Information given
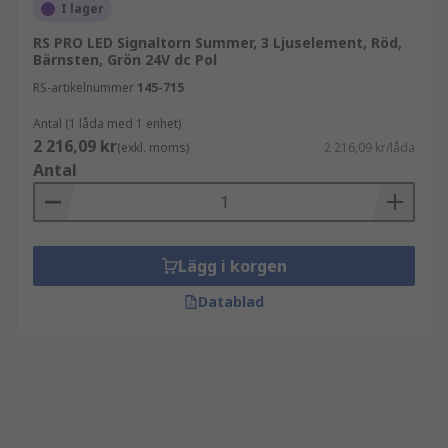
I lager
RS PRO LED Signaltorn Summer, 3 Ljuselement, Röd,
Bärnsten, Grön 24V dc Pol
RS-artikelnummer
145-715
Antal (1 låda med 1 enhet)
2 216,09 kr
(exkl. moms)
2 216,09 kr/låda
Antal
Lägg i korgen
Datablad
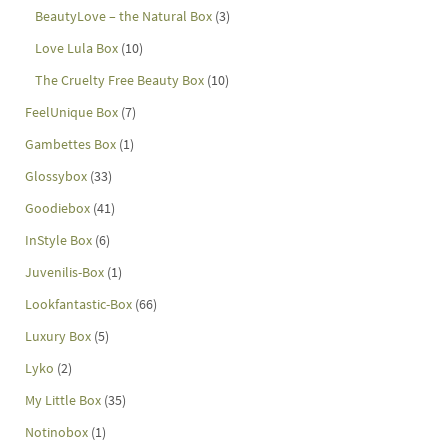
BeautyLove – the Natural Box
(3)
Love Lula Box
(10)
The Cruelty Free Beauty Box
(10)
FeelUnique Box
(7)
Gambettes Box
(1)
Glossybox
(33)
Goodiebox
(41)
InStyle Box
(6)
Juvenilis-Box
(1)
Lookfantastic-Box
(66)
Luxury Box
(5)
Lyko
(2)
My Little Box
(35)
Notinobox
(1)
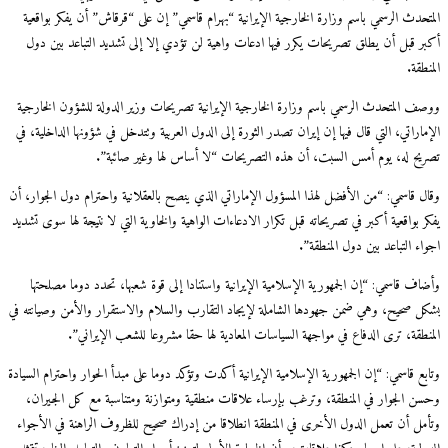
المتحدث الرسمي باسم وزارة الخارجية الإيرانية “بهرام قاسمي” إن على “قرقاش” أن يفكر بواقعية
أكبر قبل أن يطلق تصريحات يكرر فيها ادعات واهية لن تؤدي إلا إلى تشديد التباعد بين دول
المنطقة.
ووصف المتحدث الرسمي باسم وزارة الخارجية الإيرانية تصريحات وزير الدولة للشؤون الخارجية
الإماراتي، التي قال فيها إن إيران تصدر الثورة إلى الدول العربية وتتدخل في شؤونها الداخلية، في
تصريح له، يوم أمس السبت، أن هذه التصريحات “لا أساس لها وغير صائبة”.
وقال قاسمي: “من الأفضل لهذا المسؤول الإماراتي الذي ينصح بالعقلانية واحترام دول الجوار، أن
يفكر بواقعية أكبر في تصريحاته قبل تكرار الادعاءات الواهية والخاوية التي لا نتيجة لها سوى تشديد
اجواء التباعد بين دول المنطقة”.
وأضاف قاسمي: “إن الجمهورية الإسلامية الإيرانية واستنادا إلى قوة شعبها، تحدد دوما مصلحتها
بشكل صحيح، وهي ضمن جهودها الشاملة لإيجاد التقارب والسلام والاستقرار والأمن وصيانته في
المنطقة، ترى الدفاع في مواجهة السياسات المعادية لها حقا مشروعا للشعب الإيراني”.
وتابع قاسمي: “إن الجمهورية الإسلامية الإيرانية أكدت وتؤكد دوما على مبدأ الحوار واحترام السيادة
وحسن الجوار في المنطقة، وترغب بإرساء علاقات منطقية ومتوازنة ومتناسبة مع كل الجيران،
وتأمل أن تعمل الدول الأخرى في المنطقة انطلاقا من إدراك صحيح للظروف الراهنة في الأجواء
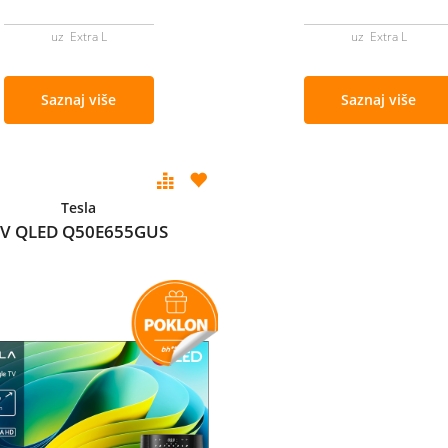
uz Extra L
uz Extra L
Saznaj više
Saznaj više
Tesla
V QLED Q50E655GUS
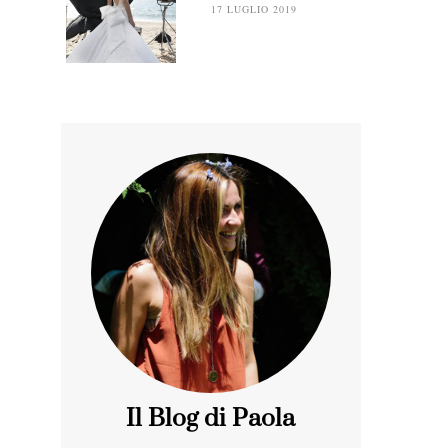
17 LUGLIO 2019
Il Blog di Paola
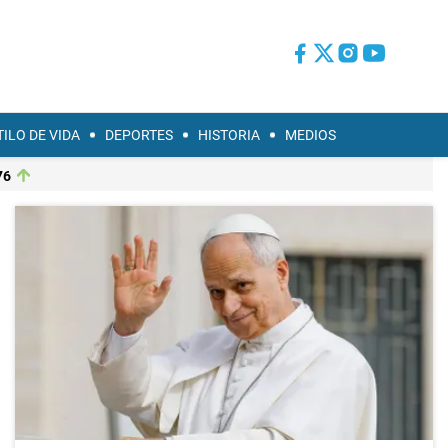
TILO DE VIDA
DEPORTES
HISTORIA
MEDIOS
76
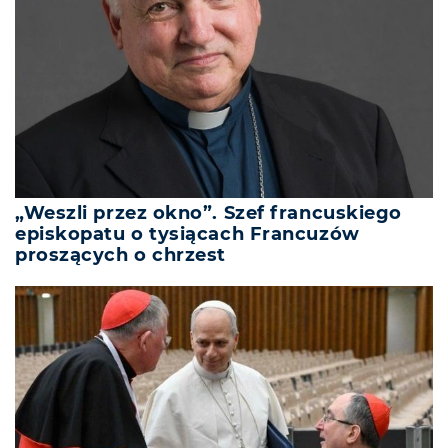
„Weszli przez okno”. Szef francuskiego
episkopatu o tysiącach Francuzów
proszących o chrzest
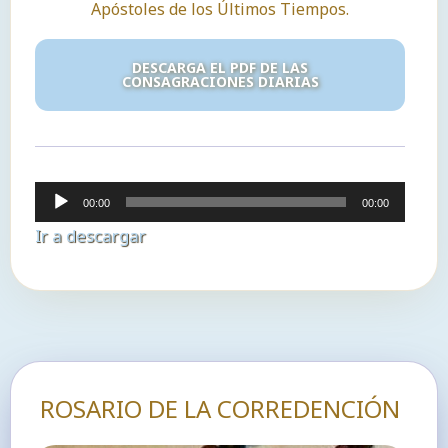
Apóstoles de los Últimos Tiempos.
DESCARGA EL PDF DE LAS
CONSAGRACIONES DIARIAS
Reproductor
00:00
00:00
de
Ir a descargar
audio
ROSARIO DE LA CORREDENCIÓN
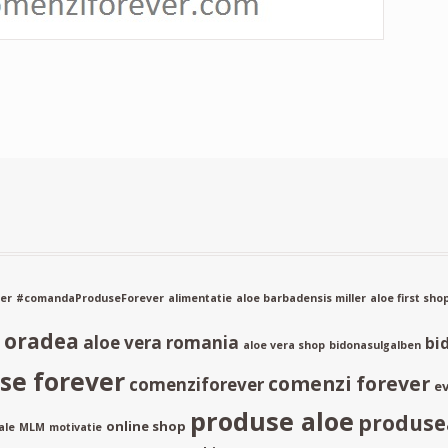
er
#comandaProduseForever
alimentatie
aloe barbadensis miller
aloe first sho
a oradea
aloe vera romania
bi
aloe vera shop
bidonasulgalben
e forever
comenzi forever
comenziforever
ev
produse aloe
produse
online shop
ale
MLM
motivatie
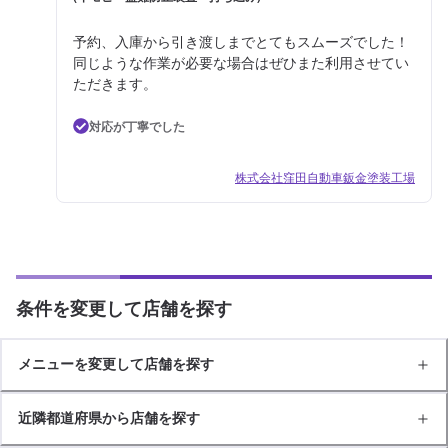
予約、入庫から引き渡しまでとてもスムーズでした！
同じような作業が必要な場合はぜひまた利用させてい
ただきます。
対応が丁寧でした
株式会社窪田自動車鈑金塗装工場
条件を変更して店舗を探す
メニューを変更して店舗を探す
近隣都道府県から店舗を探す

Task to carry out
Repeat the material above in full and unchanged, minus its images.

Answer to this exercise
I lager
RS PRO LED Signaltorn Summer, 3 Ljuselement, Röd,
Bärnsten, Grön 24V dc Pol
RS-artikelnummer
145-715
Antal (1 låda med 1 enhet)
2 216,09 kr
(exkl. moms)
2 216,09 kr/låda
Antal
Lägg i korgen
Datablad
BeautyLove – the Natural Box
(3)
Love Lula Box
(10)
The Cruelty Free Beauty Box
(10)
FeelUnique Box
(7)
Gambettes Box
(1)
Glossybox
(33)
Goodiebox
(41)
InStyle Box
(6)
Juvenilis-Box
(1)
Lookfantastic-Box
(66)
Luxury Box
(5)
Lyko
(2)
My Little Box
(35)
Notinobox
(1)
المتحدث الرسمي باسم وزارة الخارجية الإيرانية “بهرام قاسمي” إن على “قرقاش” أن يفكر بواقعية
أكبر قبل أن يطلق تصريحات يكرر فيها ادعات واهية لن تؤدي إلا إلى تشديد التباعد بين دول
المنطقة.
ووصف المتحدث الرسمي باسم وزارة الخارجية الإيرانية تصريحات وزير الدولة للشؤون الخارجية
الإماراتي، التي قال فيها إن إيران تصدر الثورة إلى الدول العربية وتتدخل في شؤونها الداخلية، في
تصريح له، يوم أمس السبت، أن هذه التصريحات “لا أساس لها وغير صائبة”.
وقال قاسمي: “من الأفضل لهذا المسؤول الإماراتي الذي ينصح بالعقلانية واحترام دول الجوار، أن
يفكر بواقعية أكبر في تصريحاته قبل تكرار الادعاءات الواهية والخاوية التي لا نتيجة لها سوى تشديد
اجواء التباعد بين دول المنطقة”.
وأضاف قاسمي: “إن الجمهورية الإسلامية الإيرانية واستنادا إلى قوة شعبها، تحدد دوما مصلحتها
بشكل صحيح، وهي ضمن جهودها الشاملة لإيجاد التقارب والسلام والاستقرار والأمن وصيانته في
المنطقة، ترى الدفاع في مواجهة السياسات المعادية لها حقا مشروعا للشعب الإيراني”.
وتابع قاسمي: “إن الجمهورية الإسلامية الإيرانية أكدت وتؤكد دوما على مبدأ الحوار واحترام السيادة
وحسن الجوار في المنطقة، وترغب بإرساء علاقات منطقية ومتوازنة ومتناسبة مع كل الجيران،
وتأمل أن تعمل الدول الأخرى في المنطقة انطلاقا من إدراك صحيح للظروف الراهنة في الأجواء
uz Extra L
uz Extra L
Saznaj više
Saznaj više
Tesla
V QLED Q50E655GUS
17 LUGLIO 2019
Il Blog di Paola
TILO DE VIDA
DEPORTES
HISTORIA
MEDIOS
76
„Weszli przez okno”. Szef francuskiego
episkopatu o tysiącach Francuzów
proszących o chrzest
Apóstoles de los Últimos Tiempos.
DESCARGA EL PDF DE LAS
CONSAGRACIONES DIARIAS
Reproductor
00:00
00:00
de
Ir a descargar
audio
ROSARIO DE LA CORREDENCIÓN
er
#comandaProduseForever
alimentatie
aloe barbadensis miller
aloe first sho
a oradea
aloe vera romania
bi
aloe vera shop
bidonasulgalben
e forever
comenzi forever
comenziforever
ev
produse aloe
produse
online shop
ale
MLM
motivatie
予約、入庫から引き渡しまでとてもスムーズでした！
同じような作業が必要な場合はぜひまた利用させてい
ただきます。
対応が丁寧でした
株式会社窪田自動車鈑金塗装工場
条件を変更して店舗を探す
メニューを変更して店舗を探す
近隣都道府県から店舗を探す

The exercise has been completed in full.